Assigned task a:
Do these statements agree with the passage on PyDaymet's request caching? For each of (i), (ii) and (iii), answer yes or no and quote the words of the passage that decide it.
(i) Cached requests expire after one hour by default.
(ii) The cache is kept in an SQLite database.
(iii) Reading from and writing to the cache is disabled by default.

Passage:

****************

You can find some example notebooks here.
Moreover, under the hood, PyDaymet uses AsyncRetriever for making requests asynchronously with persistent caching. This improves the reliability and speed of data retrieval significantly. AsyncRetriever caches all request/response pairs and upon making an already cached request, it will retrieve the responses from the cache if the server’s response is unchanged.
You can control the request/response caching behavior by setting the following environment variables:
HYRIVER_CACHE_NAME: Path to the caching SQLite database. It defaults to ./cache/aiohttp_cache.sqlite
HYRIVER_CACHE_EXPIRE: Expiration time for cached requests in seconds. It defaults to -1 (never expire).
HYRIVER_CACHE_DISABLE: Disable reading/writing from/to the cache. The default is false.
For example, in your code before making any requests you can do:
import os
os.environ["HYRIVER_CACHE_NAME"] = "path/to/file.sqlite"
os.environ["HYRIVER_CACHE_EXPIRE"] = "3600"
os.environ["HYRIVER_CACHE_DISABLE"] = "true"
You can also try using PyDaymet without installing it on your system by clicking on the binder badge. A Jupyter Lab instance with the HyRiver stack pre-installed will be launched in your web browser, and you can start coding!
Please note that since this project is in the early development stages, while the provided functionalities should be stable, changes in APIs are possible in new releases. But we appreciate it if you give this project a try and provide feedback. Contributions are most welcome.

****************

Study material:
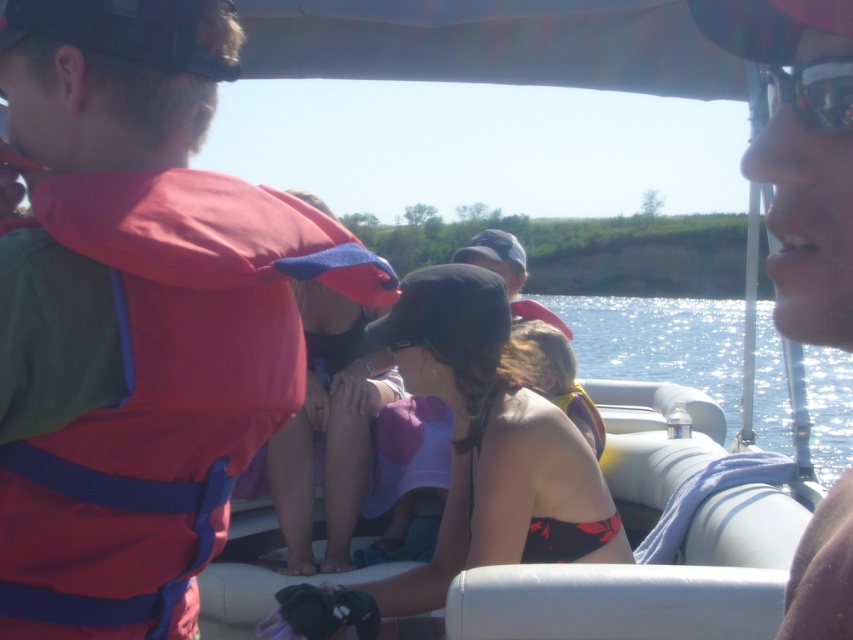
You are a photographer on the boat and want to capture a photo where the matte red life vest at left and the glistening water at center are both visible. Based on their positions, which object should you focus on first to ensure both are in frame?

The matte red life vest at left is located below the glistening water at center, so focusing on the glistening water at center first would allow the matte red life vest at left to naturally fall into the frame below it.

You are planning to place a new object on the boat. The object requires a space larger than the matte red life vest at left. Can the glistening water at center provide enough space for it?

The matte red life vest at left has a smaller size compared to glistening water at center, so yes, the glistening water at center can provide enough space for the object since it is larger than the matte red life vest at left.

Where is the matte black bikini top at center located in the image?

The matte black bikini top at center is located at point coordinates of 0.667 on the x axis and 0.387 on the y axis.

****************

Assigned task b:
Could you repeat the rows that start with the line containing "The matte red life vest at left is" and run through the end of the rows, including both ends?

Solution a:
(i) No: "It defaults to -1 (never expire)."
(ii) Yes: "HYRIVER_CACHE_NAME: Path to the caching SQLite database."
(iii) No: "The default is false."

Solution b:
The matte red life vest at left is located below the glistening water at center, so focusing on the glistening water at center first would allow the matte red life vest at left to naturally fall into the frame below it.

You are planning to place a new object on the boat. The object requires a space larger than the matte red life vest at left. Can the glistening water at center provide enough space for it?

The matte red life vest at left has a smaller size compared to glistening water at center, so yes, the glistening water at center can provide enough space for the object since it is larger than the matte red life vest at left.

Where is the matte black bikini top at center located in the image?

The matte black bikini top at center is located at point coordinates of 0.667 on the x axis and 0.387 on the y axis.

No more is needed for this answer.